Brookhaven Town has decided to table awarding a recycling contract bid for another week or so, pending discussions about single vs. dual stream recycling, last Friday, Nov. 2 during a special meeting. The need for another operator came after Green Stream, their recycling operator for the past four years, pulled out citing the increasingly difficult task of trying to move the commodity. The scramble to recycle incoming materials has since been underway.
Brookhaven Town chief of operations, Matt Miner, said the town opened the bid for an emergency contract with a recycling operator last week. Thus far, about three interested companies submitted, supplying rates for both dual and single stream operations.
However, Miner said, he and the commissioner of the Department of Recycling and Sustainable Materials Management, Christopher Andrade, felt more time was needed to discuss the impact of dual vs. single stream in the sense of operations, marketability and finances.
In the meantime, materials are still being picked up from residences and moving through recycling facilities in the area and across the state and into New Jersey. Brookhaven Town Supervisor Ed Romaine said the town did what had to be done to ensure materials were still being recycled.
“We made arrangements and have been trucking materials to facilities. We have moved more than half of the materials collected in two days and [it] should be no issue for the next few weeks,” assured Andrade addressing the board during the special meeting.
Green Stream, who pulled from their contract as of Oct. 22 and later agreed to extend operations until Oct. 29, has also continuously been on site cleaning up remaining materials leftover from their previous operations.
“They made decent progress thus far moving about 175 to 225 tons of materials left on the ground there on a daily basis,” said Andrade. “I also noticed they moved a few to market, which is a good sign as well.”
George Bateman, president of Green Stream, said the company notified the town back in July that they could no longer exist under the current agreement and suggested renegotiating the contract with both options for single and dual stream operations. However, he said, at the time, the town refused to consider dual stream, which would, in essence, create cleaner more moveable product.
“We just couldn’t come to terms,” said Bateman. “We were interested in still operating but about a month ago talk just broke. We couldn’t agree on the right number and costs were just too high to operate under the current agreement. This isn’t just a Brookhaven problem; it’s a problem everywhere. Contracts are being renegotiated all over the place.”
Green Stream began struggling to move materials after extremely restrictive regulations and standards were set by China, the number one purchaser of the commodity. The facility became backed up with recyclables spilling out the front and stacked in the back of the building in March but by September they were slowly able to regain control of the recyclables and managing to move materials.
At that time, Bateman told the Advance, forcing residents to become dual stream, separating materials at the curb would certainly help the quality, however, it is a town decision and something he believes residents wouldn’t be happy with. According to the town, single-stream was implemented to encourage and simplify recycling and something that was written into the Green Stream contract, which at the time, had 21 years left.

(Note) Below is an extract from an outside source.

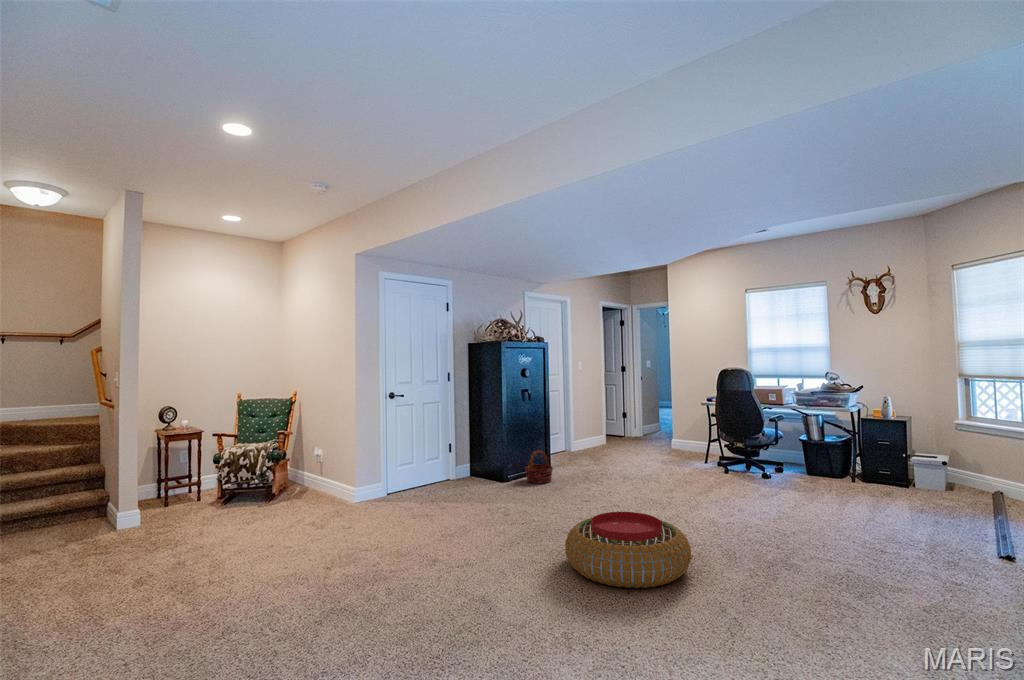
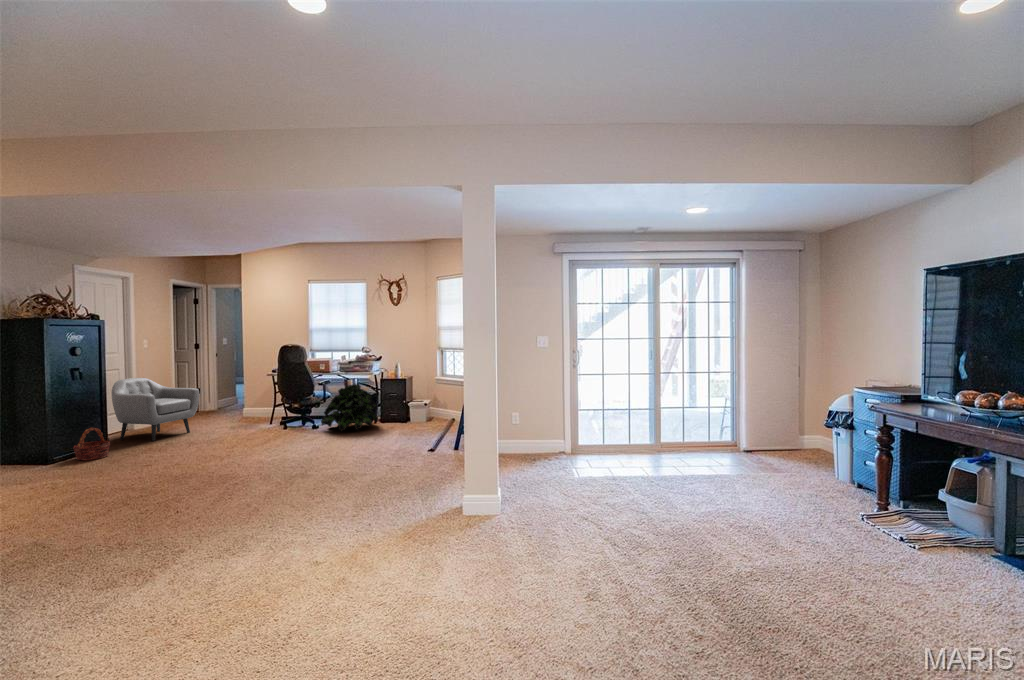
armchair: none [554,401,630,470] -> present [111,378,199,441]
potted plant: none [775,424,865,494] -> present [321,384,378,431]
pouf: present [565,512,692,588] -> none [125,460,241,517]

If an agreement can’t be made and Green Stream is no longer used as the operator, Bateman said the company would dissolve. For now, he said, they have been on site committed to cleaning up the material left behind.

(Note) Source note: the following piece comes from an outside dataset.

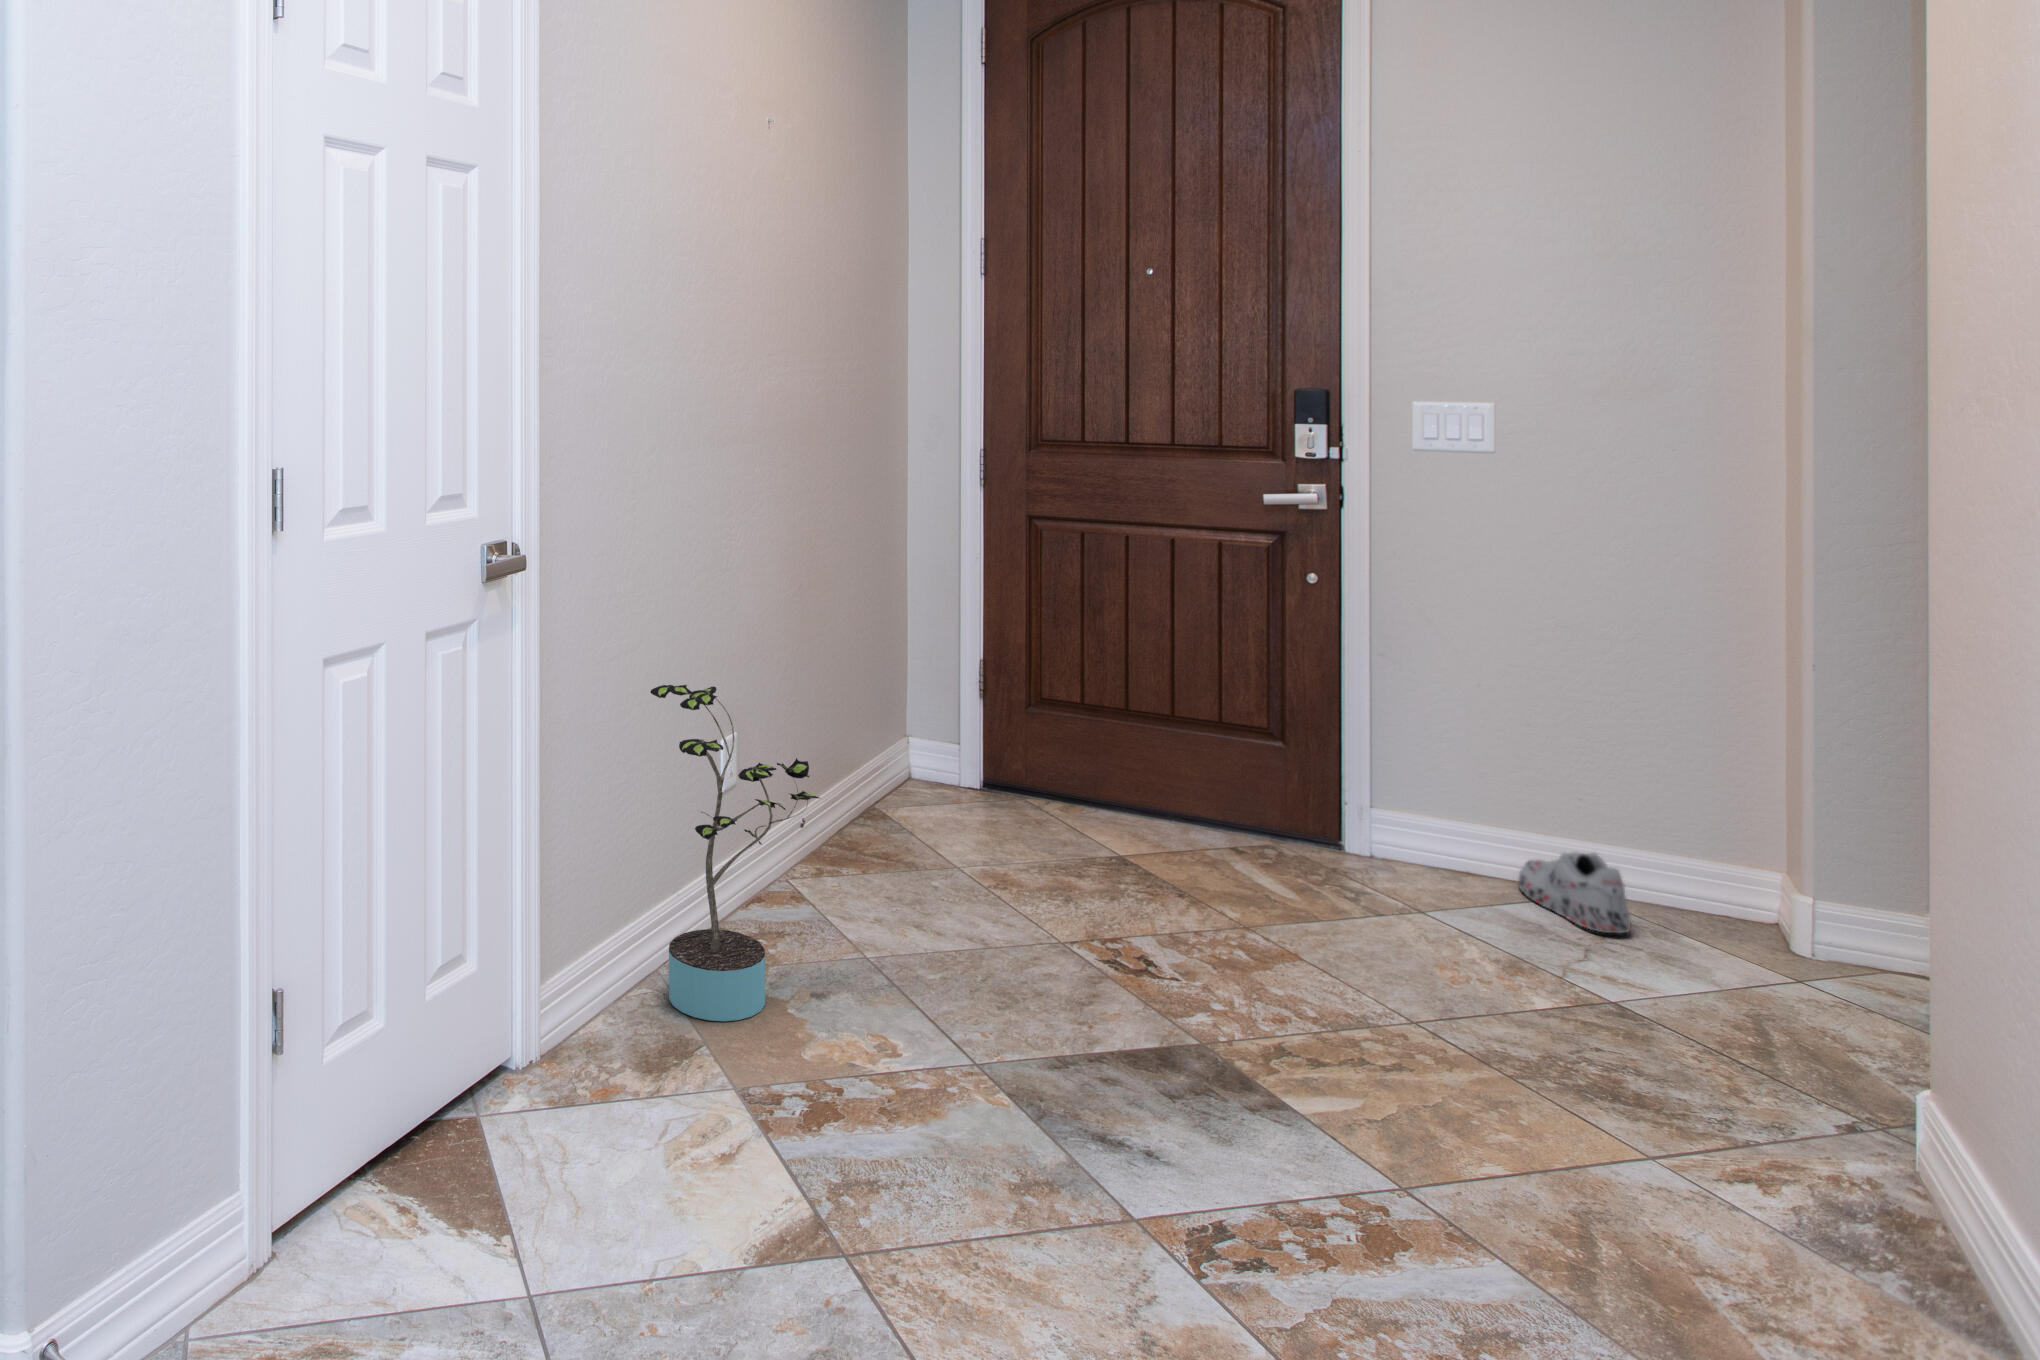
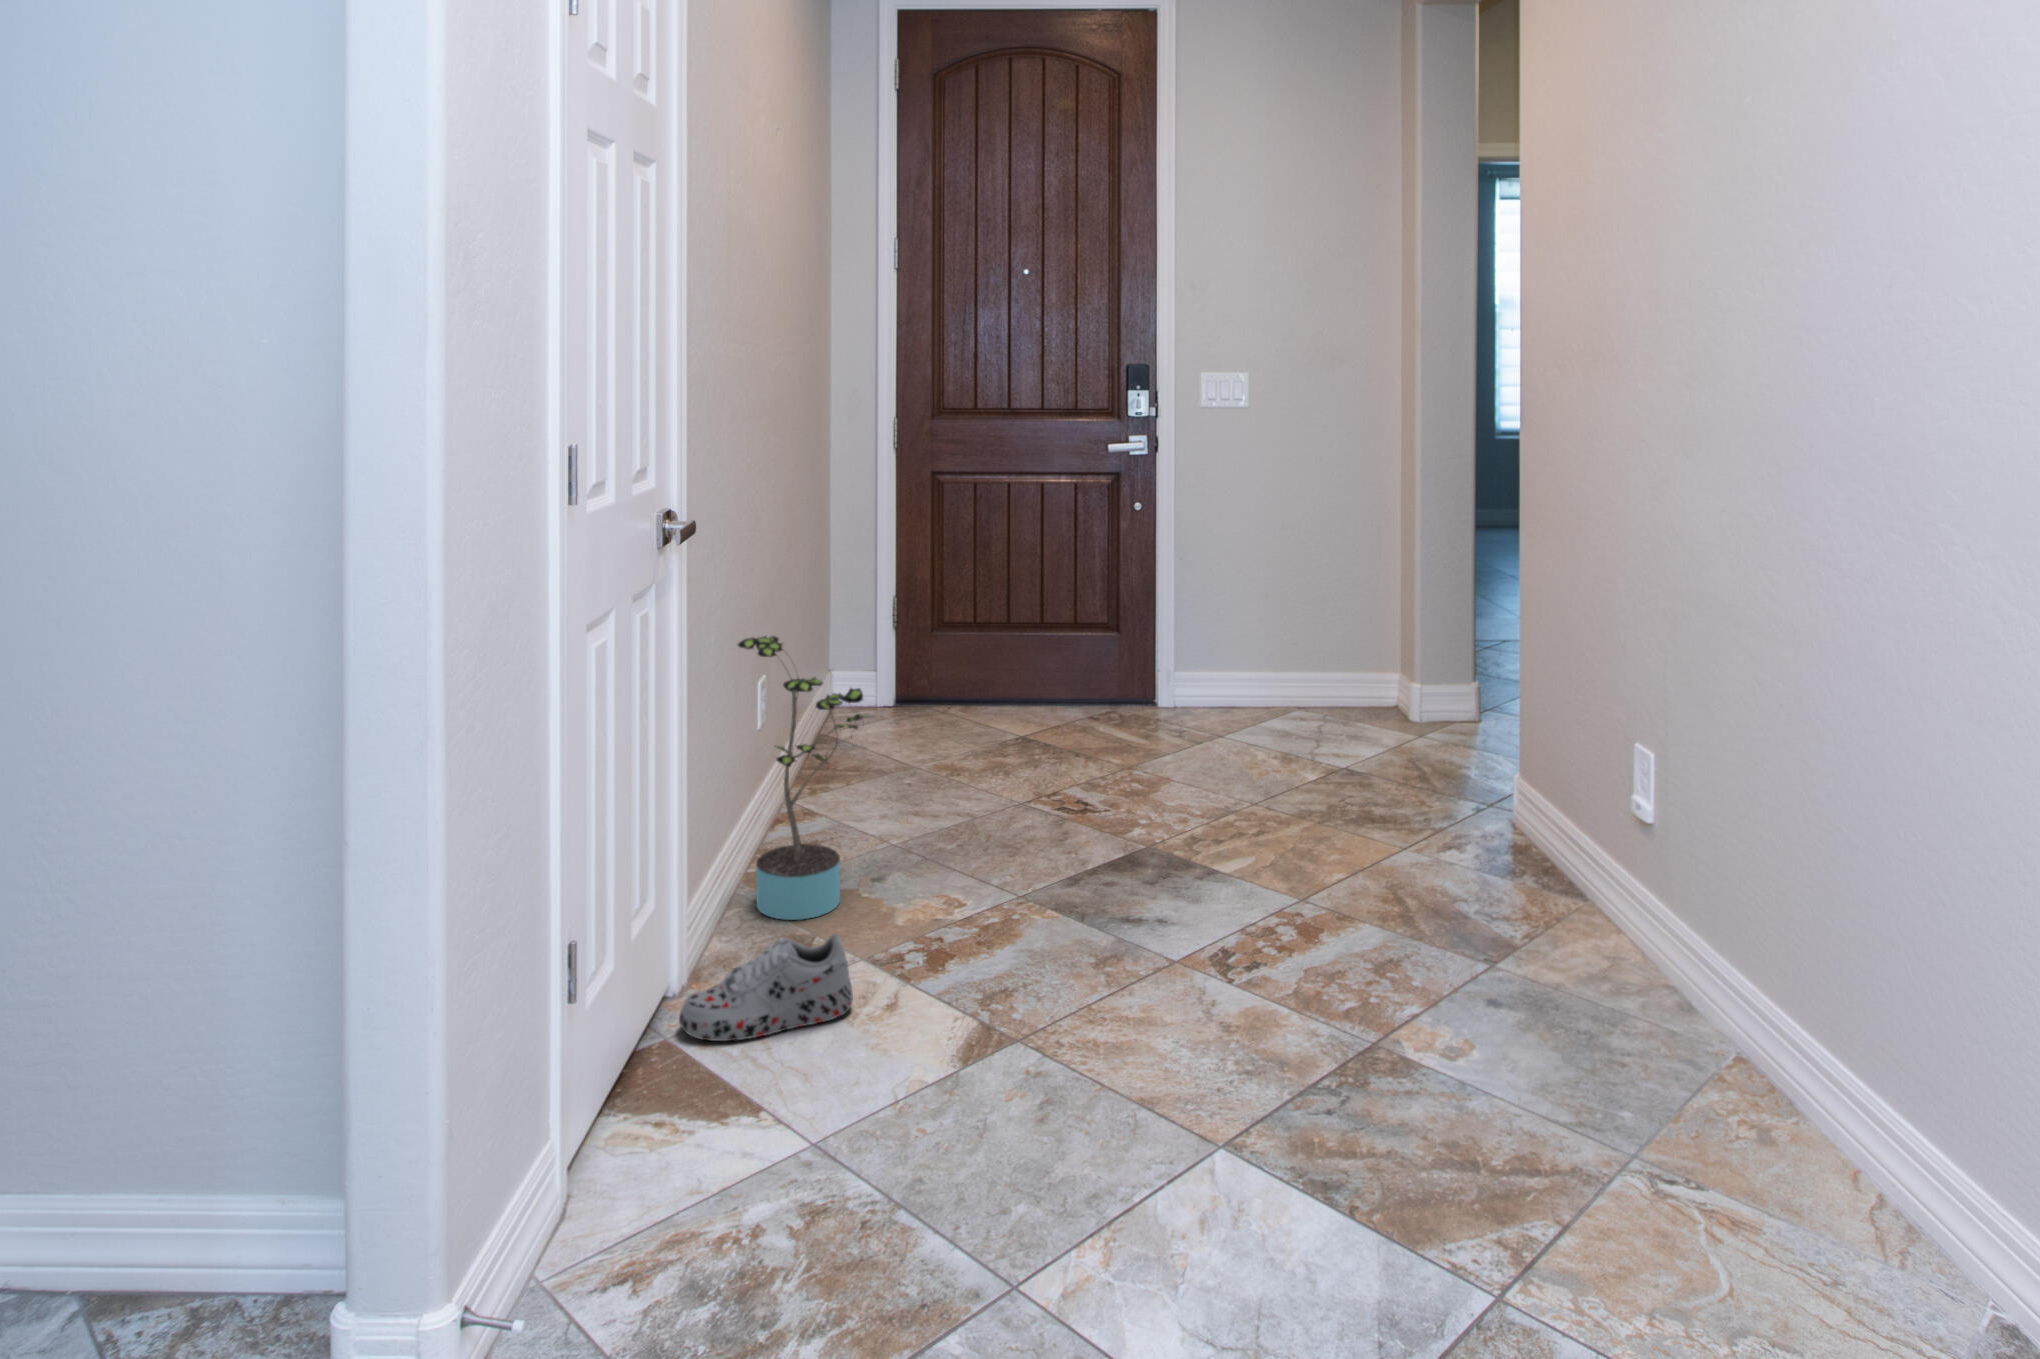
shoe: present [1518,852,1631,934] -> present [679,934,853,1041]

All of the recyclable waste including plastics, fibers, paper and metal are brought to the Brookhaven Materials Recycling Facility in Yaphank from curbside pick up, half of which comes from the Town of Brookhaven the rest is brought in through inter-municipal agreements with about eight towns and villages including Smithtown, Patchogue and Bellport Villages.
Romaine agreed to table the discussion for further discussion siting multiple upcoming meetings including the budget hearing Nov. 8, a work session in between and a regular meeting on Nov. 20. All of which, he said, he could squeeze in an emergency resolution to award a contract.
“We will have a recommendation to the board pretty quickly,” said Miner. “We just need a few more days to fully explore our recommendation.”
The town is now currently discussing whether to return to a dual stream operation, meaning materials are separated before reaching the curb by residence, or continue the single-stream recycling where it is sorted at the facility. The town made the switch originally to single stream in 2014 in an effort to promote recycling.
“Ultimately, we want to do what’s best for the taxpayers,” he added. “The bottom line is we want to recycle and do it in the most cost-effective way.”
Once decided and a bid is awarded, still some adjustments will have to be made to the 2019 budget to accommodate those changes.
Currently, Green Stream owes over $1.7M and, according to the town, the last payment made was in April/May. However, the town refused to comment on whether or not they would be taking legal action citing that they do not discuss pending or potential litigation.
Recyclables at the Brookhaven Town Materials Recycling Facility in Yaphank originally became backed up due to restrictions set by China, the once number one purchaser for the commodity. The back up has becoming increasingly harder to control as displayed in these photos taken late last month.